Google has announced its research results on the universal speech model
Google recently announced its research results on the universal speech model it invested in back in November of last year. The model includes 12 million hours of audio content and 28 billion sets of training parameters, corresponding to more than 300 languages. Currently, it can support the recognition of over 100 languages and aims to support more than 1000 languages in the future.
According to Google’s explanation, the universal speech model adopts continuous self-supervised learning and constant fine-tuning. Through the BEST-RQ algorithm, it continues to analyze and learn language structures without external supervision, automatically completing 80% of the learning volume.
In addition, the model is trained through multi-target supervised pre-training, including text injection, BEST-RQ, and supervised loss functions. By integrating the results of other data training, the model can understand the content and semantics described by language, and fine-tune the final output results through supervised loss functions.
Google states that without the final fine-tuning through the supervised loss function, the training results can already achieve a good level of semantic understanding and statement performance. In the language translation function of YouTube, the word error rate (WER) in the translation results of 73 languages has already achieved a performance below 30%.

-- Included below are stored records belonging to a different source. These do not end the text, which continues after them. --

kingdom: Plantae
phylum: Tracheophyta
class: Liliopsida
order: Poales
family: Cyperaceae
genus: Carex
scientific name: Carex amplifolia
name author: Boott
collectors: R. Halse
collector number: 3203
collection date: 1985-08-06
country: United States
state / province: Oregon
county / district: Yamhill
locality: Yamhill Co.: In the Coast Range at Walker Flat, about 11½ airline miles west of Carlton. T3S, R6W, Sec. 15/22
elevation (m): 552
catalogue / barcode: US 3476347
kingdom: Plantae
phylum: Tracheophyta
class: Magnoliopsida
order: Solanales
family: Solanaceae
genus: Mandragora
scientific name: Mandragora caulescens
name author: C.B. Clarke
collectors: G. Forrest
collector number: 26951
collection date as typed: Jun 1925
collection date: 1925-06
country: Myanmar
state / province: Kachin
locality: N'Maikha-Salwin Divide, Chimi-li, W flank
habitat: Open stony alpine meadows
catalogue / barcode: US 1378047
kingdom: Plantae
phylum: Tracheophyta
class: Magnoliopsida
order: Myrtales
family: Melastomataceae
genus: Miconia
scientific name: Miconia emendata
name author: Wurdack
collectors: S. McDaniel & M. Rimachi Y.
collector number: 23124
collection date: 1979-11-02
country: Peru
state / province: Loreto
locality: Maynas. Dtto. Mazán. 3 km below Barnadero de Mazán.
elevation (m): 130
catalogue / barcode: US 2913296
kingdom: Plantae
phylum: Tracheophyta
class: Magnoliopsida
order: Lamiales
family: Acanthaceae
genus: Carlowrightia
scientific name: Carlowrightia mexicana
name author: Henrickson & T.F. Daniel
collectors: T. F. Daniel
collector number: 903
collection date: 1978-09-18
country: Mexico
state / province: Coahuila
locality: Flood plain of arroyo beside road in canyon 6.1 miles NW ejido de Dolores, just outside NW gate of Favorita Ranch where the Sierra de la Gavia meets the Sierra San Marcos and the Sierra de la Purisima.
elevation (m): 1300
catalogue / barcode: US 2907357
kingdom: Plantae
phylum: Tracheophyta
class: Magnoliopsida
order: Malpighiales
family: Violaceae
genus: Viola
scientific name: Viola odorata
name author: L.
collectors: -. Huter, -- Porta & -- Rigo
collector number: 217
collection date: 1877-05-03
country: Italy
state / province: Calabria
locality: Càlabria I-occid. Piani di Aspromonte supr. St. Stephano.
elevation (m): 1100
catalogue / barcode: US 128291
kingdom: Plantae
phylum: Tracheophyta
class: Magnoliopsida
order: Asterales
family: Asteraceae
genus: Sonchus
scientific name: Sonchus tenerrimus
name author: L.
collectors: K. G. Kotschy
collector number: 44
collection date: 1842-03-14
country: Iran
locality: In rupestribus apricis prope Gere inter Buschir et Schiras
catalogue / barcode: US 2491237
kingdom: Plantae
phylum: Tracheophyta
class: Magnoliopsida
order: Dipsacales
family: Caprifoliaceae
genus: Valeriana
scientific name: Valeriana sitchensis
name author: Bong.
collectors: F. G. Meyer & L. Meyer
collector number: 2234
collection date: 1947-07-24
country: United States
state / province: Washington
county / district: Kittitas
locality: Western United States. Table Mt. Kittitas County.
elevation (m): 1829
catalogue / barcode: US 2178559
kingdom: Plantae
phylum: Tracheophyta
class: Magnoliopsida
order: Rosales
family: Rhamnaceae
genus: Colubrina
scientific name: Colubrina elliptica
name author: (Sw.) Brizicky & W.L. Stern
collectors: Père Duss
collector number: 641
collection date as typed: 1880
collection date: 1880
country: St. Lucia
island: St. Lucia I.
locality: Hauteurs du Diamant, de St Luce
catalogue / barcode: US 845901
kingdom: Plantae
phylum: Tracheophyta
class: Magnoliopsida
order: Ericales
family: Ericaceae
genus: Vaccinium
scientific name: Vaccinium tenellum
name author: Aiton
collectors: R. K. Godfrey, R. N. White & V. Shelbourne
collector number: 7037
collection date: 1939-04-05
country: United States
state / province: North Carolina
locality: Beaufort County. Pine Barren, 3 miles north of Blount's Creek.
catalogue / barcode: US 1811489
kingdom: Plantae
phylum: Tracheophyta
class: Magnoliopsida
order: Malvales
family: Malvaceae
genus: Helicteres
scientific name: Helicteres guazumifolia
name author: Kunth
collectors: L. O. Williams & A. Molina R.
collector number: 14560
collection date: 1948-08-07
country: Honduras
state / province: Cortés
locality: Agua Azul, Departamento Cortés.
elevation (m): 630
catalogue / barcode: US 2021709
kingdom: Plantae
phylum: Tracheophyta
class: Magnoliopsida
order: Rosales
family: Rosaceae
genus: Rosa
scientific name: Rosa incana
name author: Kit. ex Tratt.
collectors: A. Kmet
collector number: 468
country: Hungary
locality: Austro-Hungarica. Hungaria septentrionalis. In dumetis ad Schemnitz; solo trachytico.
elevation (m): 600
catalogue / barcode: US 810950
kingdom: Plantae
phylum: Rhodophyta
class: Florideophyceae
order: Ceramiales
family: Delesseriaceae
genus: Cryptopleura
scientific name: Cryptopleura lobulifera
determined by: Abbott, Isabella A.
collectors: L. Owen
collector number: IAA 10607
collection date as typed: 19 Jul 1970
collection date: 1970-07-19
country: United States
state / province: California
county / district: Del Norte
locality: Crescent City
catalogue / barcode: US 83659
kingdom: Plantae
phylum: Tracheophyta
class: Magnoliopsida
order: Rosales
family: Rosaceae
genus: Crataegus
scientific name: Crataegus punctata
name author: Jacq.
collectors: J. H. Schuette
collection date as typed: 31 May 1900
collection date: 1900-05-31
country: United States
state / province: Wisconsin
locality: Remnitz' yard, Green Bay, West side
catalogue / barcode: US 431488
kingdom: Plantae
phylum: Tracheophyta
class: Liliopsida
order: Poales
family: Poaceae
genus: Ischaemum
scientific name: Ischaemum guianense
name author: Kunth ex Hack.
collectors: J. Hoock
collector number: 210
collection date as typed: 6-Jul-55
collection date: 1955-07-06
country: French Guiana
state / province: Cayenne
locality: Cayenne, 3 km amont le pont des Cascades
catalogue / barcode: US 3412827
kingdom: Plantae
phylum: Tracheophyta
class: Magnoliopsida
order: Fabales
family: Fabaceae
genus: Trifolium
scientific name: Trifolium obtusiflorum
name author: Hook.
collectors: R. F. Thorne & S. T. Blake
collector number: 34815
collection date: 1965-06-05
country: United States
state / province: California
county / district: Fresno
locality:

In terms of American English comprehension performance, Google explains that its universal speech model has a lower word error rate than other advanced speech models, and the accuracy rate has even increased by 6%. Compared to the 18 languages corresponding to OpenAI’s large speech model Whisper, the average word error rate is 32.7%, while Whisper’s average word error rate is below 40%.
In other aspects, Google emphasizes that in the recognition results of CORAAL, SpeechStew with mixed accents, and FLEURS corresponding to 102 languages used by African American English speakers, the accuracy rate of speech recognition is higher than that of Whisper. In terms of automatic semantic translation performance, Google also emphasizes that its universal speech model has better BLEU scores than Whisper.
Google has already released research papers on the universal speech model and provided the API to researchers for further research and application.
In its previous statement, Google believes that once the language understanding barriers are solved, it will promote more opportunities for application development and attract more people to use its services.